_Text_

==========

Lecointre attended preparatory classes at the Prytanée National Militaire in La Flèche. He subsequently studied at the École spéciale militaire de Saint-Cyr (Promotion Général Monclar) from 1984 to 1987 and then at the Infantry School from 1987 to 1988.

Lecointre joined the 3rd Marine Infantry Regiment, where he served from 1988 to 1991. Lecointre was promoted from lieutenant to captain in the marine infantry on 1 July 1991.

From 1993 to 1996, he was a combat company commander of the 3rd Marine Infantry Regiment in Vannes. As a captain, Lecointre was involved in the Opération Turquoise in 1994 in Rwanda. He commanded the 1st company of the 3rd Marine Infantry Regiment (3^{e} RIMa) in the Groupement Nord Turquoise. Lecointre was also engaged with French forces under the command of the United Nations Protection Force (UNPROFOR) during the Bosnian War. Under the orders of General Hervé Gobilliard and Colonel Erik Sandahl, Lecointre and Lieutenant Bruno Heluin led a bayonet charge to win the Battle of Vrbanja Bridge on 27 May 1995. According to journalist Jean Guisnel, the episode turned the tide of the war and led to victory in Bosnia.

==========

_What this exercise asks_
1: According to the text on Lecointre, on what date was he promoted from lieutenant to captain in the marine infantry?
2: Recast the paragraph of the text on Lecointre that begins "From 1993 to 1996" as a bulleted list that keeps its main facts.

_Supplied information_

==========

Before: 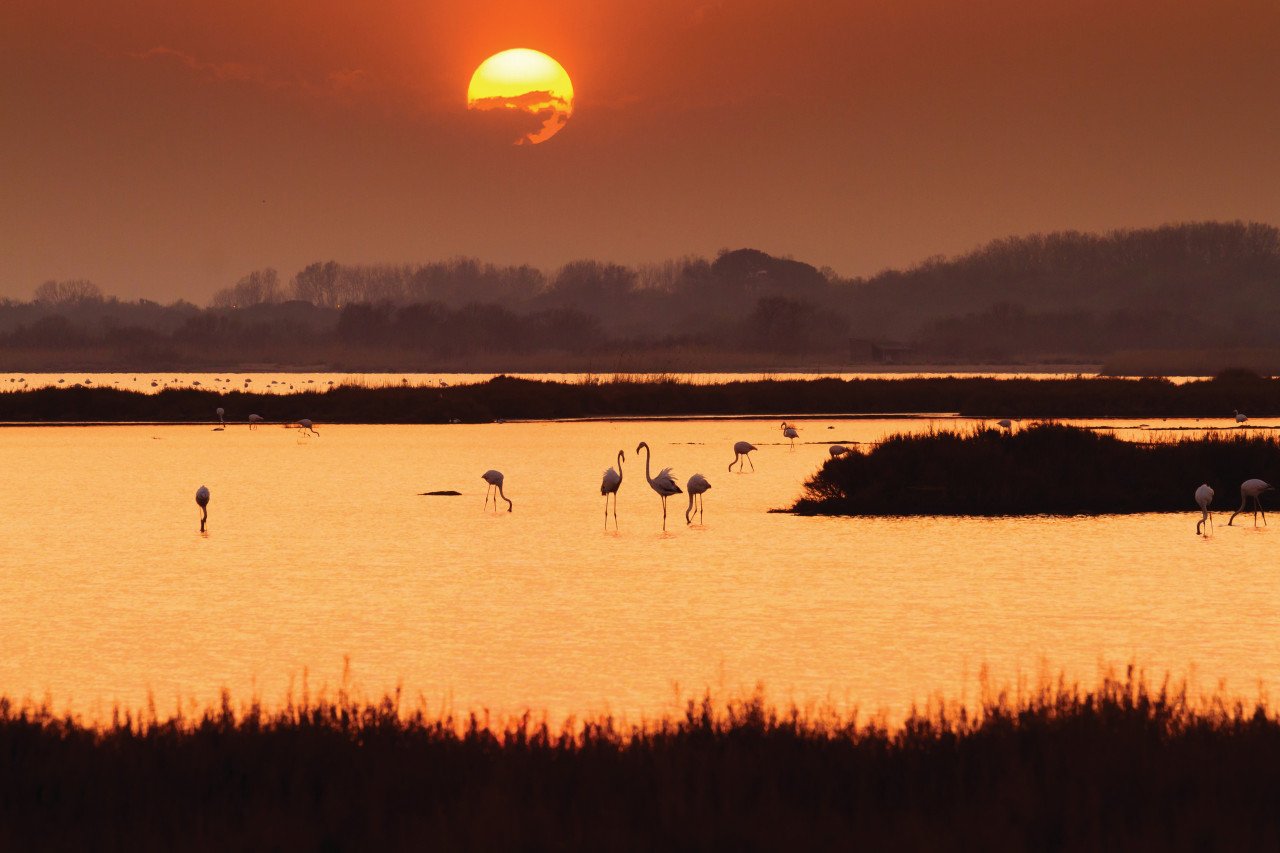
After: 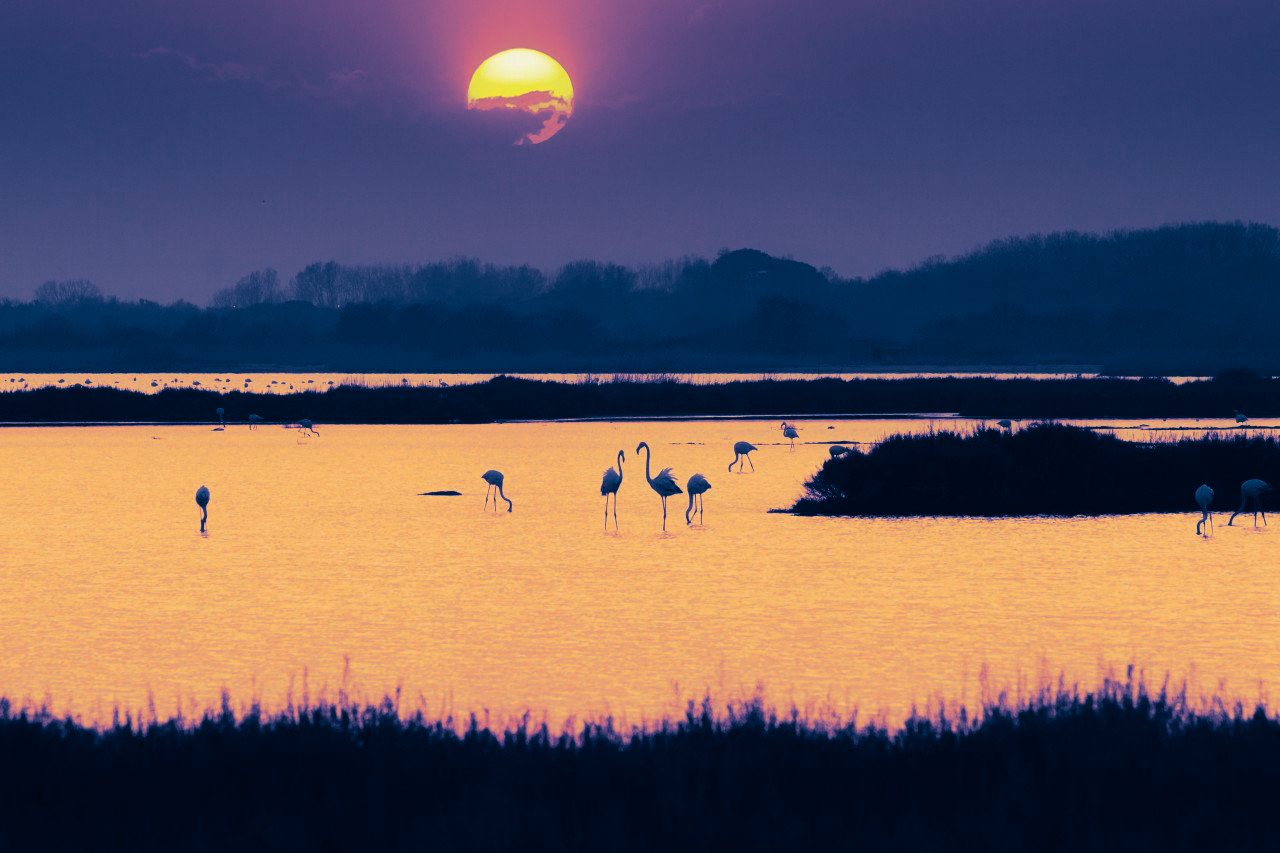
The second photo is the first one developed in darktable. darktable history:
split-toning: shadows › hue 226.8°, shadows › saturation 1, highlights › saturation 0, balance -61.41
contrast equalizer: y [[0.5, 0.488, 0.462, 0.461, 0.491, 0.5], [0.5 ×6], [0.5 ×6], [0 ×6], [0 ×6]]
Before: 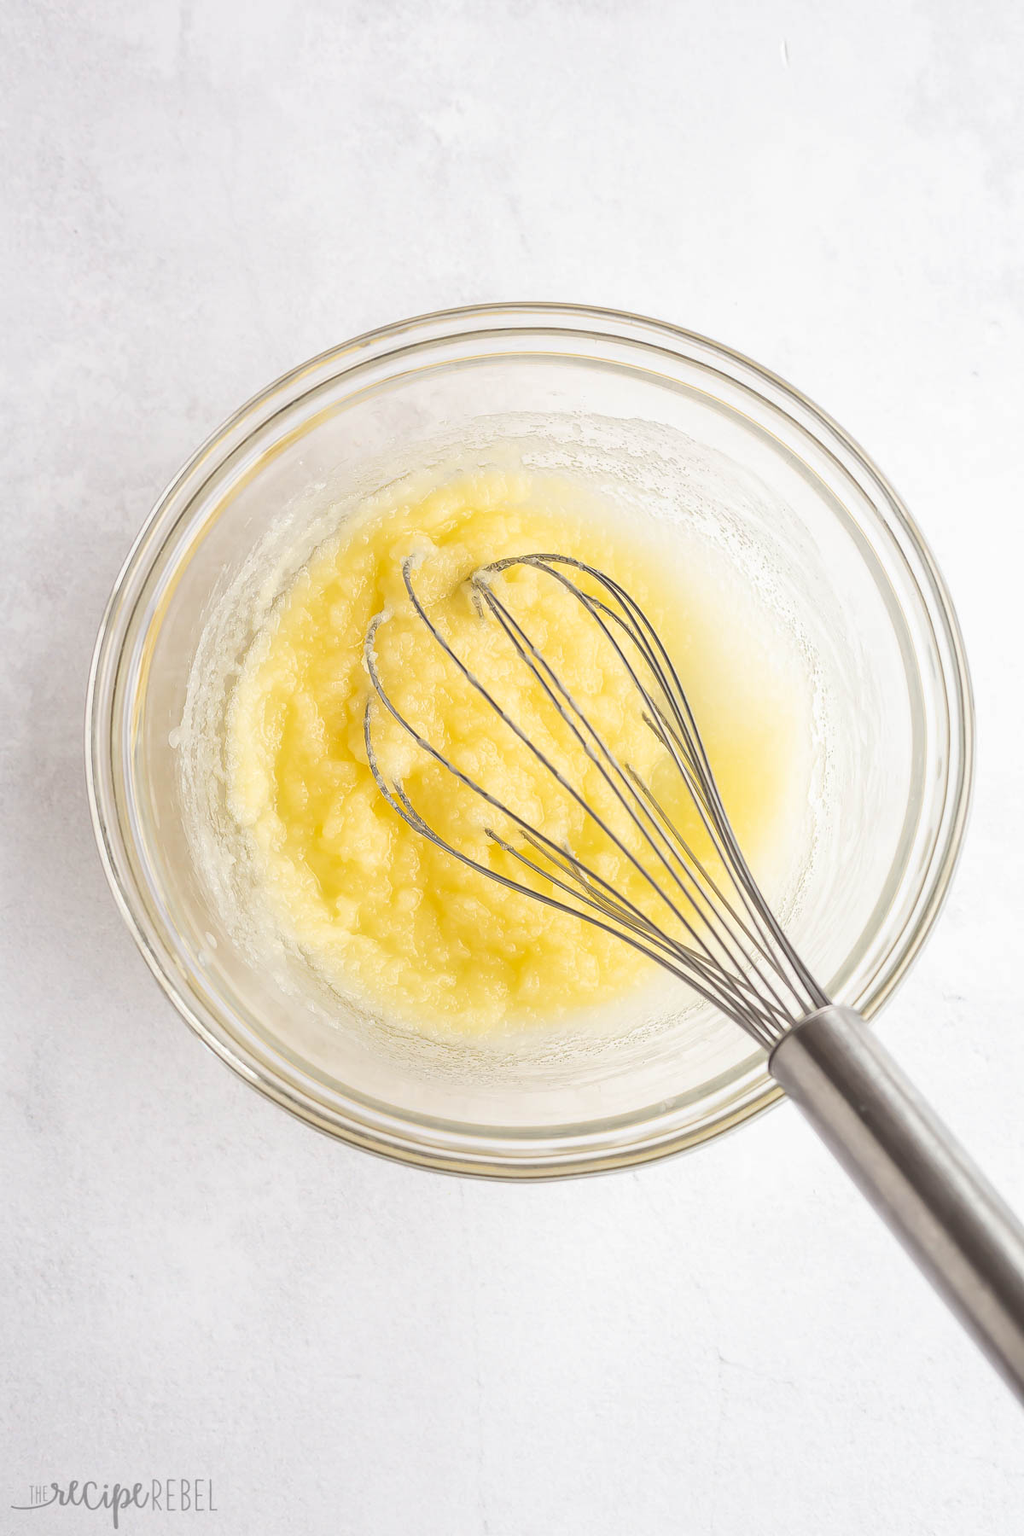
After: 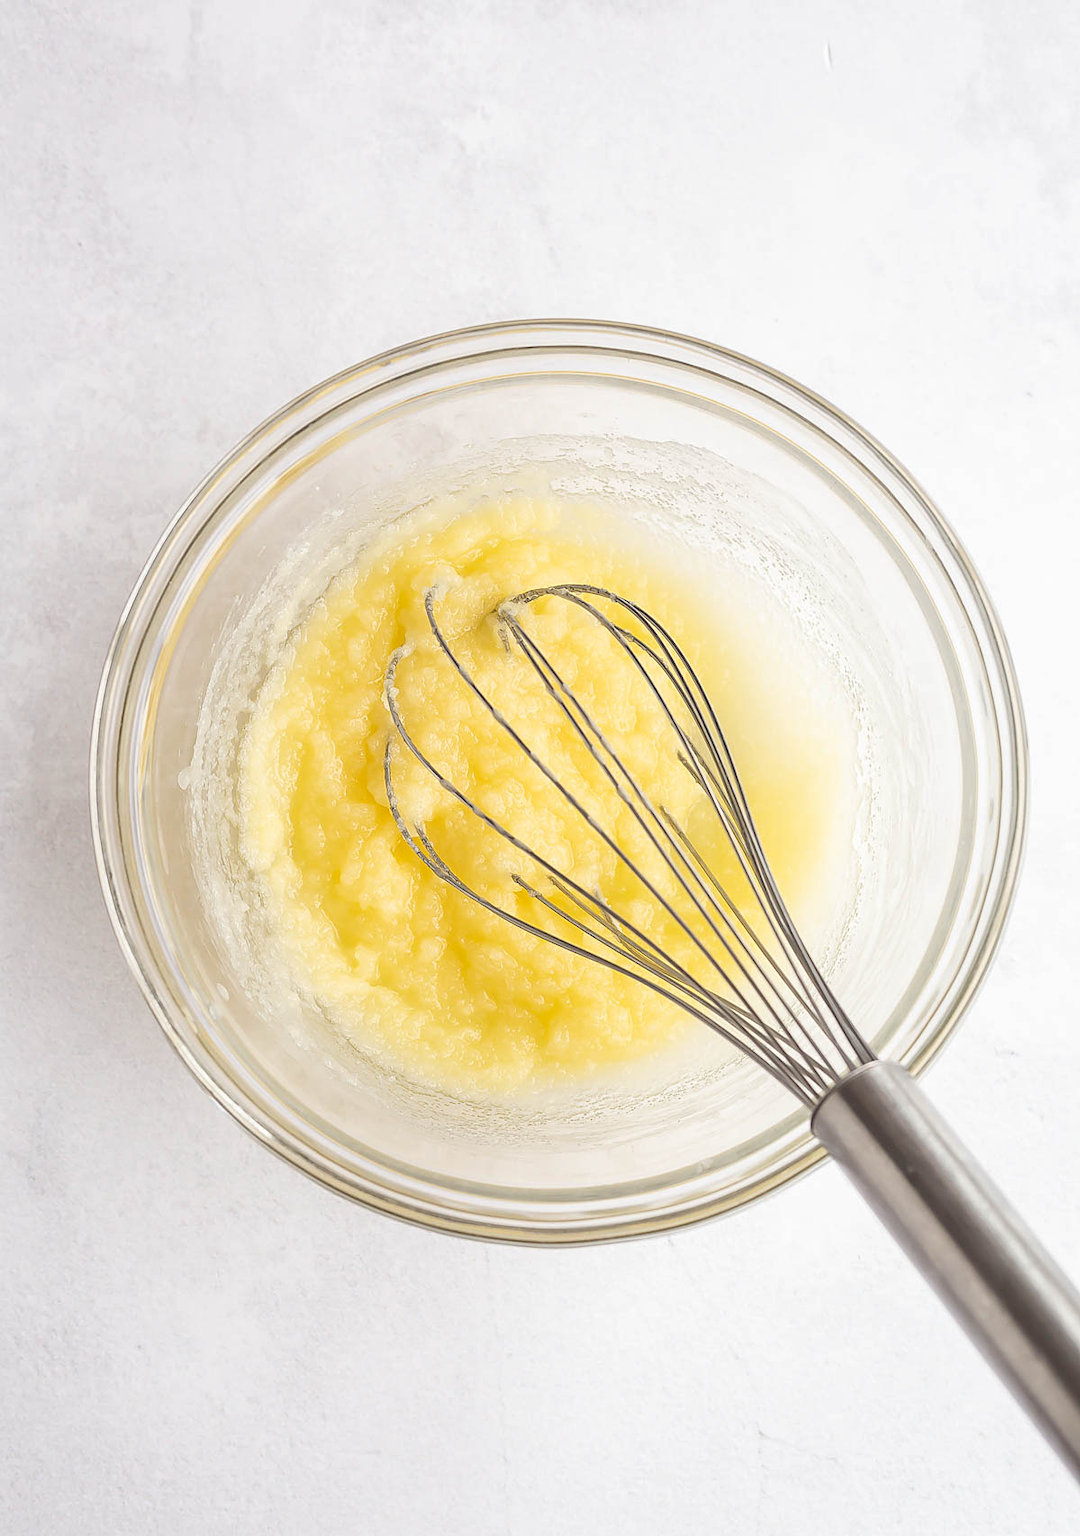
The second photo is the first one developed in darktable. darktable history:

==========

_Task responses_
1: 1 July 1991

2:
- 1993–1996: combat company commander of the 3rd Marine Infantry Regiment in Vannes.
- 1994: as a captain, took part in Opération Turquoise in Rwanda, commanding the 1st company of the 3rd Marine Infantry Regiment (3e RIMa) in the Groupement Nord Turquoise.
- Bosnian War: served with French forces under the command of the United Nations Protection Force (UNPROFOR).
- 27 May 1995: under the orders of General Hervé Gobilliard and Colonel Erik Sandahl, led a bayonet charge with Lieutenant Bruno Heluin to win the Battle of Vrbanja Bridge.
- According to journalist Jean Guisnel, this episode turned the tide of the war and led to victory in Bosnia.